EXTRAIT:
------

Giorgia Meloni, la leader de Fratelli d'Italia (le parti en tête dans les sondages), a pris une position qui est un peu différente. Elle est plutôt ralliée aux Républicains américains. Elle dit qu’elle est pro occidentale mais dans le même temps elle estime que les pays qui payent un prix très lourd à cause des sanctions devraient avoir droit à une compensation.

Même si ce n’est pas démontré, il y a des éléments qui laissent à penser que la Russie a pu avoir une influence sur la vie politique italienne. Il est évident que Poutine a dû être très content en voyant les changements politiques en Italie et en découvrant la chute de Mario Draghi.

Cela est-il dû au fait qu’une partie de la classe politique ait des proximités et des intérêts avec la Russie ou est-ce plutôt dû à des pressions et à des négociations ?  Qu’est-ce qui pourrait expliquer ces accointances ?

Matteo Salvini a commencé à avoir des relations avec les Russes dans la première partie de la décennie passée. Il était apparu au Parlement européen avec un t-shirt avec l’image de Poutine en 2015. Il s’est rendu en Russie plusieurs fois, y compris lorsqu’il était vice-Premier ministre et ministre de l’Intérieur. Salvini avait alors déclaré à Moscou qu’il se sentait mieux ici que dans les capitales européennes. Une rencontre entre des membres de la Ligue et des émissaires russes avait été enregistrée et diffusée sur BuzzFeed. Ils promettaient des financements (des dizaines de millions d’euros). La Ligue a eu des difficultés financières assez sérieuses.

Berlusconi a déclaré à plusieurs reprises par le passé qu’il comprainait très bien la position de la Russie dans la guerre contre l’Ukraine.

Cela concerne donc deux des trois partis qui veulent former la prochaine majorité de gouvernement en Italie si la droite gagne les élections. L’enjeu est assez important.

Politiquement, depuis 2018, beaucoup de choses ont évolué en Italie. Les partis populistes italiens ne veulent plus sortir de l’euro. Avec les interventions de la BCE pendant la pandémie et le Plan de relance NGEU, les mots d’ordre des anti-européens n’ont pas de sens.

L’attitude des prorusses a elle-même évolué. Ils ne peuvent plus s’exprimer aussi ouvertement qu’avant vis-à-vis de leur soutien à la Russie au regard de ce qu’il s’est passé en Ukraine. Ils sont beaucoup plus prudents en ce moment.

Derrière tout cela, Vladimir Poutine ne cherche pas à obtenir un changement d’alliance. S’il devait y avoir un nouveau paquet de sanctions contre la Russie, Poutine pourrait espérer que l’Italie pose des problèmes.

------

DONNÉES D'ENTRÉE:
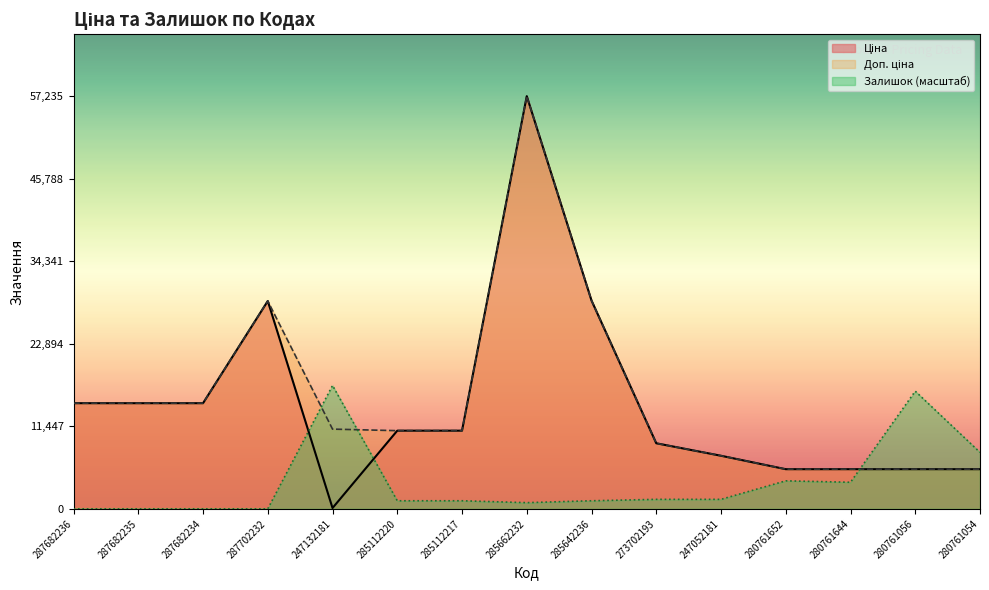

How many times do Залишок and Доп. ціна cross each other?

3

------

CONSIGNE: Prolongez l'extrait sur l'influence russe dans la vie politique italienne en reprenant après sa dernière phrase.

RÉPONSE:
Le seul pays qui a demandé une diminution des sanctions est l’Allemagne, à cause de l’épineux dossier de la turbine de Siemens. Cela a été présenté comme une demande exceptionnelle liée à la turbine alors que le texte juridique de la décision n’a jamais été publié par les gouvernements canadiens et allemands.

Certains gouvernements sont très favorables aux sanctions envers la Russie et en réalité ils ne sont pas très transparents sur leurs relations avec Moscou.

Ce que Poutine pourrait espérer serait que l’Italie en Europe « pose problème » avec un nouveau gouvernement. La coalition de droite et Giorgia Meloni sont en tête dans les sondages. Si ce scénario se confirme et qu’ils accèdent au pouvoir est-ce que cela ferait évoluer la position italienne sur la Russie ?    

Cela reste à prouver. En 2018-2019 lorsque l’Italie avait un gouvernement populiste, il y a eu une différence importante entre les déclarations sur ce qu’ils voulaient faire et ce qu’ils ont pu faire. Il ne faut pas sous-estimer le fait que l’Italie est très enracinée dans ses relations européennes et occidentales. Avec la dette publique très élevée de l’Italie, l’idée de mettre en question le cadre des alliances européennes et internationales fragiliserait l’Italie au niveau financier. La marge de manœuvre est donc très limitée.

Entre 2018, lors du gouvernement de la Ligue et du Mouvement 5 étoiles, la menace de sortie de l’Italie de l’euro était réelle et accompagnée de projets de budgets en hausse. Mais si vous étudiez les données de la Commission européenne, le surplus primaire de l’Italie a même augmenté cette année-là. Ils n’ont donc rien pu faire.

Un revirement d’alliance reste assez délicat à mettre en œuvre en Italie.

En cas de discussions sur un nouveau paquet de sanctions, l’Italie pourrait avoir une position un peu moins favorable à la rigueur absolue dans les sanctions. Je doute fort qu’elle arrive à maintenir cette position face à la pression des autres pays et partenaires européens.

Poutine ne va-t-il pas se retrouver avec un véritable allié en Italie ?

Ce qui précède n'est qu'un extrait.